Donald Trump isn’t going to make it through his first term as president. He’s going to be impeached, or JabBannon The Hutt is going to drop him into the rancor pit, which means the person we truly have to fear, so long as the Constitution remains unsuspended (and even that is starting to feel like an improbably Panglossian fantasy), is vice president and Cracker Barrel logo model Mike Pence. And it’s for that reason that one of the first things I did after election night (after I drained the house of brown liquor) was reach for my copy of The Handmaid’s Tale by Margaret Atwood. Pence’s record as Indiana governor makes him a lock for a commander position in the theocratic Republic Of Gilead: Under the guise of religious freedom, he legalized discrimination on the basis of sexual orientation, and later signed legislation that restricted abortion access. That, combined with the Trump administration’s stated policies on pussy-grabbing and blaming things on Muslims, had me racing through the novel in the final weeks of 2016. And wouldn’t you know it, but Hulu’s about to put out a TV version of The Handmaid’s Tale! Follow the urgent tagline of the novel’s previous adaptation, from 1990: Watch, read, or see The Handmaid’s Tale… while it’s still allowed. Or, you know, before we’re living in it.

Nick Wanserski

It depresses me how readily an answer for this came to me. Since it first came out in 2003, my wife and I regularly mention how prescient Margeret Atwood’s Oryx And Crake feels. Well, maybe not all of it. We’re still not as bad off as when the book begins, with the majority of humanity killed by a lab-created plague and replaced with a race of genetically engineered humanoids designed to survive in our environmentally damaged world. But Atwood’s world-building leading up to the cataclysm sure feels familiar. Powerful corporations have become self-sustaining city-states walled off from the rest of the nation—a marginalized and impoverished place known as the Plebelands. A popular sect of Christianity has emerged from willfully misinterpreting a Bible passage to effectively endorse petroleum worship and bored kids smoke weed while watching live-streaming execution videos. The grim banality of it all is presented in such intricate detail it almost makes the mad genius Crake’s decision to secretly poison humanity through the dissemination of a free super-drug BlyssPluss seem reasonable.

Alex McLevy

I still get contemplative thinking about the near-future dystopia of Children Of Men.
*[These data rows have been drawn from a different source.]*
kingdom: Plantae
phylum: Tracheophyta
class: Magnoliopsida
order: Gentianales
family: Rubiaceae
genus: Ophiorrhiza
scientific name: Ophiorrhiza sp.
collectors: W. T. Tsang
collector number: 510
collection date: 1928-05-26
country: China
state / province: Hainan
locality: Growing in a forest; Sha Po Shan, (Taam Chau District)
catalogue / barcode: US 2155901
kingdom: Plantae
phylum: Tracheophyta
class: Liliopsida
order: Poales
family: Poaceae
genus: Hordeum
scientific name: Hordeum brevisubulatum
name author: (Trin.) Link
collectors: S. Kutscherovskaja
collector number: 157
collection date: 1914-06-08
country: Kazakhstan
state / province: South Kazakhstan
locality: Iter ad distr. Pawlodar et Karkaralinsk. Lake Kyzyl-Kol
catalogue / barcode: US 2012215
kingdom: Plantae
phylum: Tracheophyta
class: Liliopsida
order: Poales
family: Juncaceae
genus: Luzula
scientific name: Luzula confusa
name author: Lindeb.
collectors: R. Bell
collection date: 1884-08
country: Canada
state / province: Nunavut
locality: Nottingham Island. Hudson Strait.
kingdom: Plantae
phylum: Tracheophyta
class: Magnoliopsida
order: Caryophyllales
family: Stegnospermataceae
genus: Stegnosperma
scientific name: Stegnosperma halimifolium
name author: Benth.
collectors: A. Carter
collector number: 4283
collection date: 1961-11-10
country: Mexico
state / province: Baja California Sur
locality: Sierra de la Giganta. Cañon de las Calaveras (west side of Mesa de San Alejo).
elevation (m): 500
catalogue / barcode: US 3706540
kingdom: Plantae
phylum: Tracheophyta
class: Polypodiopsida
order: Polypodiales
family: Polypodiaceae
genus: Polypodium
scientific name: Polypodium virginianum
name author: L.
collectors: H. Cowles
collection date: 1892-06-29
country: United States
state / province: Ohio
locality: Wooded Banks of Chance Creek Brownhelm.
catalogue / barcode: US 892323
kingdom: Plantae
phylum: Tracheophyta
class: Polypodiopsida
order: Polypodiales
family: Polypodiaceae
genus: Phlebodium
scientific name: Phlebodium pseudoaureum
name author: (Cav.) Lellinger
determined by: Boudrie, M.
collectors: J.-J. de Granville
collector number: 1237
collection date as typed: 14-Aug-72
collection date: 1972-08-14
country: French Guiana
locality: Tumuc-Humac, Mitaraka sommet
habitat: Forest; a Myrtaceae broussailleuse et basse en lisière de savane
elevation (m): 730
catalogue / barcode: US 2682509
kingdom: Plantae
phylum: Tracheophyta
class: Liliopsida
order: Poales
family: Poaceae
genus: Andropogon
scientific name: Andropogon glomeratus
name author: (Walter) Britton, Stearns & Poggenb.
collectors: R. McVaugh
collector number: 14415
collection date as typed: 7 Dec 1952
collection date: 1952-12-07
Things are somewhat dark at the moment—current events suggest humans don’t have the foresight or tolerance for others to allow for a Star Trek-like future—so if we’re basing the predictive properties on the present day, Alfonso Cuarón’s vision of a world of technology, haves and have-nots, and a slowly rotting social fabric looks less prescient than common sense. Sure, it might not be a gradual rendering of all humanity infertile that punches our ticket, but it’s the allegorical equivalent of climate change, increasingly frayed social contracts, or whatever other apocalyptic scenario you can envision. If only I had a Clive Owen running around in sandals to make me feel more secure, it might all seem less dire. As it is, I’ll have to settle for hoping I don’t end up a warning notice in a cage, alerting incoming visitors to Chicago that there’s no batteries left in the city walls, during the great wi-fi battle of 2032.